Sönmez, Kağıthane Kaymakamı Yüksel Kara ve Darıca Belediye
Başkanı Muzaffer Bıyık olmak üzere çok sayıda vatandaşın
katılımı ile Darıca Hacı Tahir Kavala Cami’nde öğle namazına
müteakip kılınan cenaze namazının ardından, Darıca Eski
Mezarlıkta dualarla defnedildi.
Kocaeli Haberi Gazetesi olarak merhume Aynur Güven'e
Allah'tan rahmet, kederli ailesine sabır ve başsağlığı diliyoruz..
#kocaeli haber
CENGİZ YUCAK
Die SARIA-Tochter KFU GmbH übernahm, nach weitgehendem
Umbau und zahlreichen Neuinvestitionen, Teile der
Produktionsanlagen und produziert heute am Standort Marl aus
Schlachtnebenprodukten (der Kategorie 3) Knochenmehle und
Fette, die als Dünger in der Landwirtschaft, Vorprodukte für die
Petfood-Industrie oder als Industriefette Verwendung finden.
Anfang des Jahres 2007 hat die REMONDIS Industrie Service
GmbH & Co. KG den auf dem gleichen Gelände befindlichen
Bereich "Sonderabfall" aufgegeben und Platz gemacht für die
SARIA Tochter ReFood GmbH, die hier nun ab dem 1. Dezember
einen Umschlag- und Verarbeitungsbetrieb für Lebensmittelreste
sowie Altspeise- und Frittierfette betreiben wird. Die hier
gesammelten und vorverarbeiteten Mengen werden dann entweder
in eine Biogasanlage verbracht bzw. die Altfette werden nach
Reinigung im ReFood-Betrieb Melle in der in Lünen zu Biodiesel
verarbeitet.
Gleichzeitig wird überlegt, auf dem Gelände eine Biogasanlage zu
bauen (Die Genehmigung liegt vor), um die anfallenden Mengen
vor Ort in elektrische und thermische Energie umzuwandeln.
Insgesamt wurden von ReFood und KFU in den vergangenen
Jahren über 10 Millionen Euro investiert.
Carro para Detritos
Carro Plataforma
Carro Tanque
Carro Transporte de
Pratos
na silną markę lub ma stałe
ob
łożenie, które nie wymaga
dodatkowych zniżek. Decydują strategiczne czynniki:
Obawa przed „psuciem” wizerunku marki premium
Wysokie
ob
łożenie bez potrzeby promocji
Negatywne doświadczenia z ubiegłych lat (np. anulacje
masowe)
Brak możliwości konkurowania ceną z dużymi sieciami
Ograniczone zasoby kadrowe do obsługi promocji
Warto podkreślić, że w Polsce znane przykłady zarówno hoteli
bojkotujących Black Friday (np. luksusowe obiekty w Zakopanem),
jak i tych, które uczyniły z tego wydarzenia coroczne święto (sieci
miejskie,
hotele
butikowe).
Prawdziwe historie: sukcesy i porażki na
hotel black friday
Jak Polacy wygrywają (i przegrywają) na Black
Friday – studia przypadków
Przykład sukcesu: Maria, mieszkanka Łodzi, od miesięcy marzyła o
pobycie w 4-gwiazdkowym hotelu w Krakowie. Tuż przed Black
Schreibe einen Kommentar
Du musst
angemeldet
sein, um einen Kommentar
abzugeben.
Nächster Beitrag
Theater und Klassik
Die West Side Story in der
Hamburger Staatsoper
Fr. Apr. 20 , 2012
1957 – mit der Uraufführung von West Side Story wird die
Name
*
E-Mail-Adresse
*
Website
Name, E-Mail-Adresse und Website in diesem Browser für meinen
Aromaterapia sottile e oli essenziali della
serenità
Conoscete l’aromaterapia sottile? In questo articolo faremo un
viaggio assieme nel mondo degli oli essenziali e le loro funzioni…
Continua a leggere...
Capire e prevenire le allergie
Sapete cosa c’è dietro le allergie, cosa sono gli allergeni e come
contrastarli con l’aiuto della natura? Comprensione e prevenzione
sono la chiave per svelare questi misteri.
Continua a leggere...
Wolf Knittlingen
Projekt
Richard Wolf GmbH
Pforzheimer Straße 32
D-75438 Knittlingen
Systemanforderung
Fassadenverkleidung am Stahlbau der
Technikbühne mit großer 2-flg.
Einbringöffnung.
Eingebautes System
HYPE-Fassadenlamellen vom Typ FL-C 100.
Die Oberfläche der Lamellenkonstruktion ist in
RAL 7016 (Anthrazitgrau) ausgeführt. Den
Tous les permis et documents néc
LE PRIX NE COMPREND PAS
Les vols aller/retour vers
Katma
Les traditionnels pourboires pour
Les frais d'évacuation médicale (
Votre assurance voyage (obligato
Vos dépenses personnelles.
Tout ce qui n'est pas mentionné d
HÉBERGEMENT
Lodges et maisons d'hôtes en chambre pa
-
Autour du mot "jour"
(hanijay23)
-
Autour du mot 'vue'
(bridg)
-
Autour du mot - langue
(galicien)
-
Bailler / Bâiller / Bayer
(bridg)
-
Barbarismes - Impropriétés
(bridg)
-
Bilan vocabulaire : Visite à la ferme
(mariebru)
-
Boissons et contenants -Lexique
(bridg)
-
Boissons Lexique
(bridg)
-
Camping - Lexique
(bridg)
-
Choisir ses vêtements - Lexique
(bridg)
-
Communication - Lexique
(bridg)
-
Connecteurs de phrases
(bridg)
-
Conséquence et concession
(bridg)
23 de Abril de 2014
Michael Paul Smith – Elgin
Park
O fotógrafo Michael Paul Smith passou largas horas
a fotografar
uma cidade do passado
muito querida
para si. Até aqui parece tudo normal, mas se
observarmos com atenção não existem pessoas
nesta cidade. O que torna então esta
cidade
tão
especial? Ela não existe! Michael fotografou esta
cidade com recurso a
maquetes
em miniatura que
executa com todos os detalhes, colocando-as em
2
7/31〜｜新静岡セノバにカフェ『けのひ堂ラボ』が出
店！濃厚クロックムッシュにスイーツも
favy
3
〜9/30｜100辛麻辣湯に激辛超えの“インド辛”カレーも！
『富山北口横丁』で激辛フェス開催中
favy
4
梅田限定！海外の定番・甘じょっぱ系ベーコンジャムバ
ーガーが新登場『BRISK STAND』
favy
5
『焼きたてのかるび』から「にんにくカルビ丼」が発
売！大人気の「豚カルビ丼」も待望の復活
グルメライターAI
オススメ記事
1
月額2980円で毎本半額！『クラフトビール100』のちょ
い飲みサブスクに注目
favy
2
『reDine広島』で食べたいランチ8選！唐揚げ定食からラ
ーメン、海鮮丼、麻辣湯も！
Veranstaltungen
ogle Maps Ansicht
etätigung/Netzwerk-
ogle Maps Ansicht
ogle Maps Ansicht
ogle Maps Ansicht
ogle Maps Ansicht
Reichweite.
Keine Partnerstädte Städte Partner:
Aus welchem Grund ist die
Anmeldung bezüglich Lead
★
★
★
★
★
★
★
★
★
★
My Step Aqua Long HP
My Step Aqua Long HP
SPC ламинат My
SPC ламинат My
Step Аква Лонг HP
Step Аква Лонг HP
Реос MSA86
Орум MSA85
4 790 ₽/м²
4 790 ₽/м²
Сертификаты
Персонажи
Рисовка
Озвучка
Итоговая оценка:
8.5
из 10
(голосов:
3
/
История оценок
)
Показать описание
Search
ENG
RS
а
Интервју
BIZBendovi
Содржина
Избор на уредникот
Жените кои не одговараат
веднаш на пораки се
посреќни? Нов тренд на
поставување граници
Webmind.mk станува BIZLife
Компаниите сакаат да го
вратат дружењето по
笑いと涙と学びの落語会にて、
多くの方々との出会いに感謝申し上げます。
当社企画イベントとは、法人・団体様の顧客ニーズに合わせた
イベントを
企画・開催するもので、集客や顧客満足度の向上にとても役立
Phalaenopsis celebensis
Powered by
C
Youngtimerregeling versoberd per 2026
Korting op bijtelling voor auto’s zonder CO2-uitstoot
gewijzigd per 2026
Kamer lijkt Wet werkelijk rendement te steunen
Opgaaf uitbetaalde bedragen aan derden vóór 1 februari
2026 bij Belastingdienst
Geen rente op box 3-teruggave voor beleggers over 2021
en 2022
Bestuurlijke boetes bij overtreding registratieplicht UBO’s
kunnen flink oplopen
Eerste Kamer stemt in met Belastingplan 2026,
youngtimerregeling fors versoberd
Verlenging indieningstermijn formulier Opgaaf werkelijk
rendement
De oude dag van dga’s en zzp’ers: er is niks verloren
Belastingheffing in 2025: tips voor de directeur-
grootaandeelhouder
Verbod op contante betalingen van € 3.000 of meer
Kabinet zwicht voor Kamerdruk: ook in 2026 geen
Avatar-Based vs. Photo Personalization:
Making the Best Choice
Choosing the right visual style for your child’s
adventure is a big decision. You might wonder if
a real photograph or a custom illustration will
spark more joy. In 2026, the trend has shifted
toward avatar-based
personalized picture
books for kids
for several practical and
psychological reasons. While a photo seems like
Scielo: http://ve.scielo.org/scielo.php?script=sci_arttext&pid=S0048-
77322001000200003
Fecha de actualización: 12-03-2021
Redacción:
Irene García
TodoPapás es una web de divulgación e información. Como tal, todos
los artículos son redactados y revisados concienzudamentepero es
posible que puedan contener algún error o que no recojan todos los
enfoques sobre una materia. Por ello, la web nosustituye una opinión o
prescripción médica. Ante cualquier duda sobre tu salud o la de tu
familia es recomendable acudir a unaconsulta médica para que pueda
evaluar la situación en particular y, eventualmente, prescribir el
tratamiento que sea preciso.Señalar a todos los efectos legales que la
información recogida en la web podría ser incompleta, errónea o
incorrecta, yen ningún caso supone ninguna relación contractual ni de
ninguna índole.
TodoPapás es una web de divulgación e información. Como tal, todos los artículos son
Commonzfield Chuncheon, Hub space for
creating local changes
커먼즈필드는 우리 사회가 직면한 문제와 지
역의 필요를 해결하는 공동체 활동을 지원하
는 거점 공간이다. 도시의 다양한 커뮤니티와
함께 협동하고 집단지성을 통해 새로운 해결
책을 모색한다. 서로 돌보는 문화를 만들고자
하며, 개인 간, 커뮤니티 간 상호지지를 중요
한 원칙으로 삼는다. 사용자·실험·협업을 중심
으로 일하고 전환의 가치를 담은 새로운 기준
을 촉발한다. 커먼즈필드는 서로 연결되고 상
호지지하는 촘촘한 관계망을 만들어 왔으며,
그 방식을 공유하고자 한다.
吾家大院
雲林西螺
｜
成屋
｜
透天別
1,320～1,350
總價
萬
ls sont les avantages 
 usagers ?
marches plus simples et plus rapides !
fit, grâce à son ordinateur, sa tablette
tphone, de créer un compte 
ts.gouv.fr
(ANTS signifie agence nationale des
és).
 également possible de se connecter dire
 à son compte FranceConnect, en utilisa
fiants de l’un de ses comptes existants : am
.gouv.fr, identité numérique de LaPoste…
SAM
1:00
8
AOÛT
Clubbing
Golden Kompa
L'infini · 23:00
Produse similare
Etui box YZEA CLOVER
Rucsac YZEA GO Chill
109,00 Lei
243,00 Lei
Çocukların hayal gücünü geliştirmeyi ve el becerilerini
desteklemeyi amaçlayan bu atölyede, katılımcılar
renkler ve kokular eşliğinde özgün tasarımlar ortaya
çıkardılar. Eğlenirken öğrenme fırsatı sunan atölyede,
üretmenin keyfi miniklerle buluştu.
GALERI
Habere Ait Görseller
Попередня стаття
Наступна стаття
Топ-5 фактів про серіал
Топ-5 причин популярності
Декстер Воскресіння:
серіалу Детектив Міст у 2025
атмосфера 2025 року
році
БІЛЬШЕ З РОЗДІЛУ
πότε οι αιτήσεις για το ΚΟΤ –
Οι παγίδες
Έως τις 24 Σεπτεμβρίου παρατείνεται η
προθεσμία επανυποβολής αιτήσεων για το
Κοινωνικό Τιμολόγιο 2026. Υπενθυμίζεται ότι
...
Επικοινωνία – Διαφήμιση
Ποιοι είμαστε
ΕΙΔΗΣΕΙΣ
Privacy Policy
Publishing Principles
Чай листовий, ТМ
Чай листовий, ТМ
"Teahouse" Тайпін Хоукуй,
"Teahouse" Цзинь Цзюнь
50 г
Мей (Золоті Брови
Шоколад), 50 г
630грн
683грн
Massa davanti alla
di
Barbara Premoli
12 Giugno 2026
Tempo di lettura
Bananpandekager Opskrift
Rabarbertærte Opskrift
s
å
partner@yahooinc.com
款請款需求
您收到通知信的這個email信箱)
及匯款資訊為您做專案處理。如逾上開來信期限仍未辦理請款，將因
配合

------------------------------------------------------------

◆ YOUR INSTRUCTIONS: The expected answer is a copy of each line in the records that holds the word "sottile".

◆ EXERCISE RESPONSE:
Aromaterapia sottile e oli essenziali della
Conoscete l’aromaterapia sottile? In questo articolo faremo un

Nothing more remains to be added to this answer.